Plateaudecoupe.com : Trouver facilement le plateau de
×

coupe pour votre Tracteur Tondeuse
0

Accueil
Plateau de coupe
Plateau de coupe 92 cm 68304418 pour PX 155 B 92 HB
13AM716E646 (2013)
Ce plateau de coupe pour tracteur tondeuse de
.....
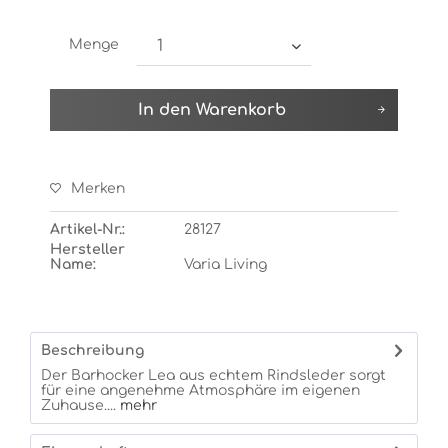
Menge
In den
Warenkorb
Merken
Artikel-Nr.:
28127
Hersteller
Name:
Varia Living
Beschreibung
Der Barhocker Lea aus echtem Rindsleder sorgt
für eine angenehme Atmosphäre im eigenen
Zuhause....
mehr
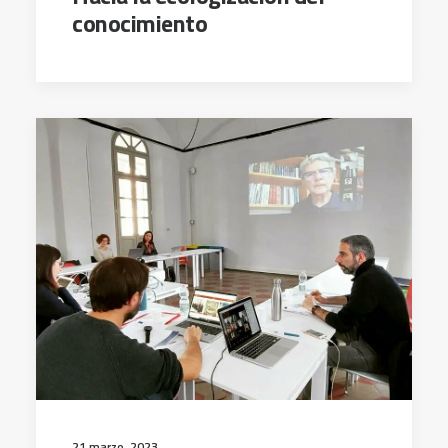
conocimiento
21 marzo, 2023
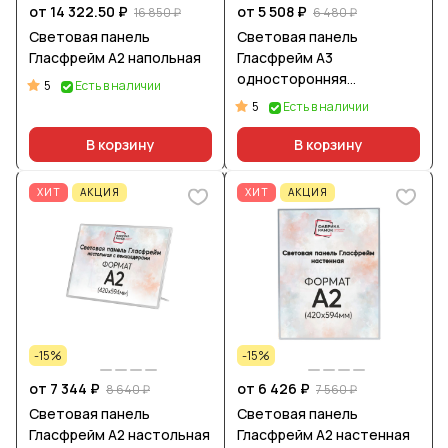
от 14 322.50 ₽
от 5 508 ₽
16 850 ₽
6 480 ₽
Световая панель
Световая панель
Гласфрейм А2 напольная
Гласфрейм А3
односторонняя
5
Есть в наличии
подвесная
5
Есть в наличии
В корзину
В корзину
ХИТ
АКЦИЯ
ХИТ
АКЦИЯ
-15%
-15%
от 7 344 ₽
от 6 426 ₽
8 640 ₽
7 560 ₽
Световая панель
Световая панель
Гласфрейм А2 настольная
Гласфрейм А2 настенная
.....
Copy the lines above exactly, starting with the line that contains "conocimiento" and ending with the line that contains "Гласфрейм А2 настенная", and leave out any pictures.

conocimiento
21 marzo, 2023
от 14 322.50 ₽
от 5 508 ₽
16 850 ₽
6 480 ₽
Световая панель
Световая панель
Гласфрейм А2 напольная
Гласфрейм А3
односторонняя
5
Есть в наличии
подвесная
5
Есть в наличии
В корзину
В корзину
ХИТ
АКЦИЯ
ХИТ
АКЦИЯ
-15%
-15%
от 7 344 ₽
от 6 426 ₽
8 640 ₽
7 560 ₽
Световая панель
Световая панель
Гласфрейм А2 настольная
Гласфрейм А2 настенная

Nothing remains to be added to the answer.